The total valuation of the global real estate market has reached a huge $280 trillion in recent years. This valuation has eclipsed most of the other major asset classes and seems to be on par with the value of total global debt accrued by 2021.
Moore Global, a London-born advisory and accountancy network, has now published a new report. The report collated expert opinions globally on the possibility of tokenization for this thriving if traditionally immobile and illiquid asset class. Moore Global wanted to learn and determine the future of the tokenized real estate market.
Moore Global’s real estate and construction team leader who is also a managing partner of Segal LLP in Toronto, Dan Natale, said that blockchain’s primary benefit to the industry is a boost to liquidity by offering efficient and disintermediated infrastructure to support new secondary markets.
Another managing partner of Moore Cayman, who is currently working as an auditor specializing in digital assets, David Walker, has for his part said that the transparency and security of the technology also provide evident benefits from an auditor’s perspective.
Until today, the expansion of real estate tokenization has dropped below expectations, partially due to institutional investors’ hesitancy and the absence of established secondary spaces for security token trading. However, this may be gradually changing with the United Kingdom’s Financial Conduct Authority granting operational license to digital security exchange Archaz in August 2021.
One year before, Germany’s Federal Financial Supervisory Authority (BaFin) had approved its first blockchain-based real estate bond, that is issued on Ethereum.
The director of the Future of Real Estate Initiative at Oxford University’s Said Business School, Andrew Baum, believes that tokenization in real estate might eventually take off in case there is some evidence of investor demand for fractional ownership; something that the tokenization proponents have been vocal about since 2017.
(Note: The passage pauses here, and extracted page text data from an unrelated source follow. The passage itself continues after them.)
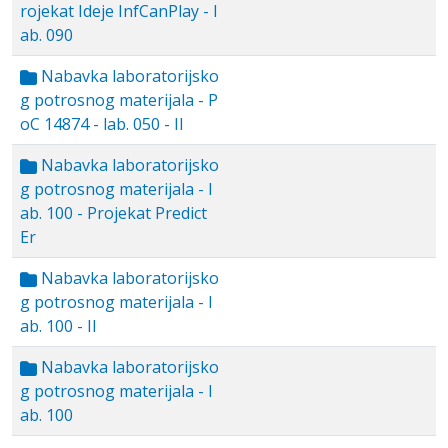
rojekat Ideje InfCanPlay - l
ab. 090
Nabavka laboratorijsko
g potrosnog materijala - P
oC 14874 - lab. 050 - II
Nabavka laboratorijsko
g potrosnog materijala - l
ab. 100 - Projekat Predict
Er
Nabavka laboratorijsko
g potrosnog materijala - l
ab. 100 - II
Nabavka laboratorijsko
g potrosnog materijala - l
ab. 100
A security token that was designed to represent fractional ownership in the luxury St. Regis Aspen Resort in Colorado went live successfully on Overstock’s regulated tZERO exchange last summer.
Notably, this token attracted massive trading volumes. But, the token experienced relatively flat performances in its first month of trading amid the COVID-19 slowdown. In less than a month, investors were offered major discounts on their stays at the resort to help in boosting the token sales.
Nevertheless, tZERO has recently struck a significant partnership to tokenize $18 million worth of shares in NYCE Group. NYCE is a platform that is hyped as a possible “Robinhood of real estate investing.”